The researchers’ next steps include conducting studies to determine whether iron chelation can help control the severity of GVHD in patients who have received a bone marrow transplant. “… our data provide a mechanism for induction of dysbiosis and demonstrate that promotion of eubiosis by regulating ambient oxygen reduces the severity of intestinal damage after allo-HCT,” they wrote. “Thus, targeting ambient intestinal oxygen levels may represent a novel, non-immunosuppressive strategy to mitigate T cell-driven intestinal diseases.” Reddy added. “The study also is relevant to more common inflammatory bowel diseases, including Crohn’s disease and ulcerative colitis.”

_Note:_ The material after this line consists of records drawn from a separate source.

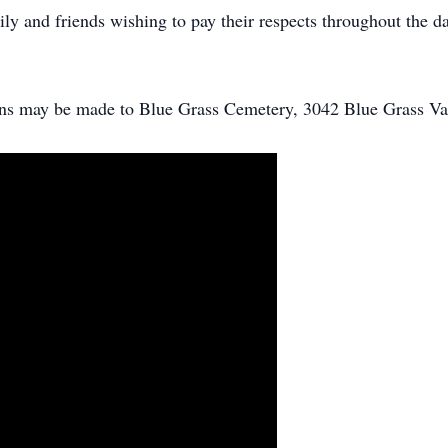
y and friends wishing to pay their respects throughout the da
ions may be made to Blue Grass Cemetery, 3042 Blue Grass Va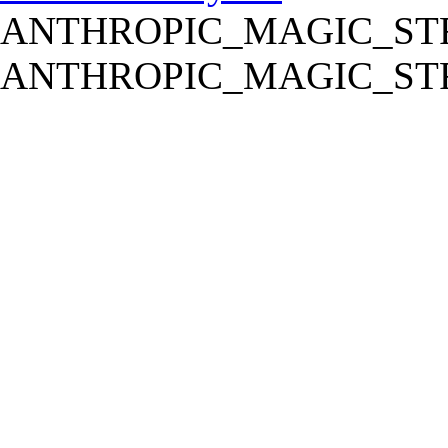
ANTHROPIC_MAGIC_STR
ANTHROPIC_MAGIC_STR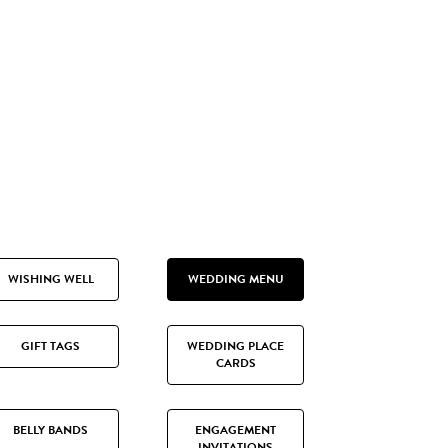
WISHING WELL
WEDDING MENU
GIFT TAGS
WEDDING PLACE
CARDS
BELLY BANDS
ENGAGEMENT
INVITATIONS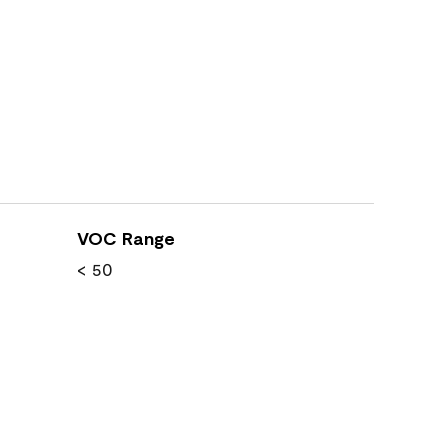
VOC Range
< 50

Another advantage of iron chelation would be that it may reduce or avoid the use of immune suppressor medications that are usually used to control GVHD. Suppressing the immune system may control GVHD, but also favors infections, which can be life-threatening. “If iron chelation helps control the condition in patients, it would be a novel non-immunosuppressive approach to treat GVHD with seemingly little side effects,” Reddy said.
The authors acknowledged limitations of their study, and the need for further research. Nevertheless, they concluded, “our data thus provide a novel role for tissue O2 as a mechanism for dysbiosis and Fe chelation as a therapeutic target for amelioration of non-infectious immune-mediated intestinal diseases.”